Je suis avec A. que j'accompagne ce matin à la CAF. Nous marchons vers le quartier de la Joliette où se trouve la caisse, et qu'il ne connaît pas. Nous avions rendez-vous devant le commissariat de la Canebière. Il est tôt, nous allons à pieds. Nous devons faire un drôle de spectacle un grand noir, la quarantaine, un mètre quatre vingt quinze, mince et droit, et un petit blanc poivre et sel un peu rond d'un mètre soixante huit dans sa plus forte extension marchant cote à cote. Lui fait des pas réguliers, lents, moi je rattrape en courant à moitié, me dandinant comme un canard pour ne pas être semé par cette girafe.
Près de deux heures à attendre devant la Caisse. Il y a du monde déjà en désordre, avec de brusques revendications de préséance qu'un homme à l'autorité cauteleuse juge en toute légitimité.
L'attente provoque une léthargie propice à se raconter des bouts de sa vie, à refaire la saison dans cette boite crânienne comme dit Bashung ; et on regarde aussi, on pèse, on juge. Des gens du quartier, arabes, noirs, quelques européens complètement déjantés.
L'attente à l'intérieur ne sera pas longue. A. qui venait pour une baisse de ses allocations en ressort débouté. Je suis avec lui, aussi las et furieux, qu'on lui coupe ses allocations parce qu'il est au chômage, alors qu'il y avait droit quand il travaillait. « Pour inciter les gens à travailler » nous dit-elle sans y croire.
Avant, confortablement assis, nous avons laissé trainer oreilles et yeux. Un grand type baraqué, barbu en longue djellaba blanche a fait le tour de la salle pour ne pas avoir à s'asseoir à coté d'une femme. A. me dit savoureusement «  de quoi il a peur, il a une femme à la maison et elle ne l'a pas tué ». Derrière nous un homme dialogue avec une jeune femme qui pousse un landau.
- « vous êtes jolie »
- « je suis moins jolie que mon fils, je ne m'aime pas, j'ai grossi »
- « vous êtes voilée, vous êtes croyante »
- « je me voile depuis peu, avant j'avais Dieu dans mon cœur, mais je ne me voilais pas »
- « vous étudiez le Coran »
- « je ne connais pas l'arabe, je parle juste l'arabe de Tunisie, pas d'Algérie ni du Maroc »
- « c'est la même chose »
- « non on prononce pas pareil ». Elle cite plusieurs mots en tunisien, puis en algérien.

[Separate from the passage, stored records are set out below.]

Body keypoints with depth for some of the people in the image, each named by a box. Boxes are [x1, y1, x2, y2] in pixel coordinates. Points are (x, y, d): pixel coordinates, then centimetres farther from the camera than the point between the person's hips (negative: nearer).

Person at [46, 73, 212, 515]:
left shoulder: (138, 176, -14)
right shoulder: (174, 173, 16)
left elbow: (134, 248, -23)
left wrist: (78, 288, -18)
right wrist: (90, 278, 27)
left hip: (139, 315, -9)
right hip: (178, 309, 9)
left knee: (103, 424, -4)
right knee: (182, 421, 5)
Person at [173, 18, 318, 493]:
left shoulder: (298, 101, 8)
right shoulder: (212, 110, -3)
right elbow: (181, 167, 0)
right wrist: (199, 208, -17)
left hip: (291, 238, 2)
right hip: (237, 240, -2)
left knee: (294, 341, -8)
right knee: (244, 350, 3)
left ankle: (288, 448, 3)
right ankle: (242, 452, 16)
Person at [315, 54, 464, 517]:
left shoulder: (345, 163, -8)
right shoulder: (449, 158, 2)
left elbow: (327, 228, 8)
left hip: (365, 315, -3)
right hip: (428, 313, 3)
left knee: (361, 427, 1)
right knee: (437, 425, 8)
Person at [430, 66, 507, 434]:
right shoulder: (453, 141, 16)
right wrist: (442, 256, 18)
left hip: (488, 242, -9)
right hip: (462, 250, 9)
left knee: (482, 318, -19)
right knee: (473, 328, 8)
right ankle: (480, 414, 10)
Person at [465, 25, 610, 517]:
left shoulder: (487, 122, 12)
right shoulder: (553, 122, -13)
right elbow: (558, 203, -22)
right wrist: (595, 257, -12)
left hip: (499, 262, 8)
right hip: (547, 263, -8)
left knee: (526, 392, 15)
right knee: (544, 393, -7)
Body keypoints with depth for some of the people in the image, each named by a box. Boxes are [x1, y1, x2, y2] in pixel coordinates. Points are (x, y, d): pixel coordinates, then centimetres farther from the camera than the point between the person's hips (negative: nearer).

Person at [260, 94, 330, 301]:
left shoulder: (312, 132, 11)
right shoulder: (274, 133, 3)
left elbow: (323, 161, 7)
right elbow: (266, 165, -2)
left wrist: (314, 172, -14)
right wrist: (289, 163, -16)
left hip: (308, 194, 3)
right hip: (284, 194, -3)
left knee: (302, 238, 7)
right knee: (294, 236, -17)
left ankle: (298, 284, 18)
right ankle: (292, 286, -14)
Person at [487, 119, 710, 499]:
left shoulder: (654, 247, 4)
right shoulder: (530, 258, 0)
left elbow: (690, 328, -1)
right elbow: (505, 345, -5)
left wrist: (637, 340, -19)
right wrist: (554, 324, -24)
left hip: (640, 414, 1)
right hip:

- « Ah ! » il rit « vous connaissez, c'est bien , vous devriez apprendre l'arabe c'est facile, un mot par jour, petit petit vous apprenez »
- « je ne sais pas, peut-être pour faire la prière »
- « c'est rare, vous êtes jolie et vous avez une bonne mentalité, si c'est rare, vous allez à quelle mosquée ? » Elle dit laquelle.
- « Vous devriez venir à la mosquée*** ».
Et voilà, c'est facile les gonzesses pour un dragueur islamiste.
Nous allons jusqu'à la Joliette, la place a perdu son machin en cuivre qui faisait dire à ce crétin de Muselier que c'était la plus belle d'Europe. Je veux montrer à A. les Docks et que nous prenions un café. A. me parle de ses dernières journée, aller de chez à lui à dehors puis revenir. Il n'a plus d'argent sur son compte, il ne veut pas que je l'aide. Il est en rage. Il n'a pas droit à une formation payée par Pôle Emploi parce qu'il en a fait une qui ne lui sert à rien. « Je vais voler ». Je lui dis qu'il n'est pas un oiseau. Ça ne le fait pas rire. Je lui demande si on lui a proposé des trucs. Oui, on a. Il en aura encore. Il a des principes, mais il a faim et qu'il crève de solitude. La plus haute des solitudes, disait Tahar Ben Jelloun. « Je pleure parfois » me dit-il. C'est une homme sobre. Il enlève ses lunettes noires. Il s'essuie doucement les yeux. C'est terrible aussi de voir un ami pleurer.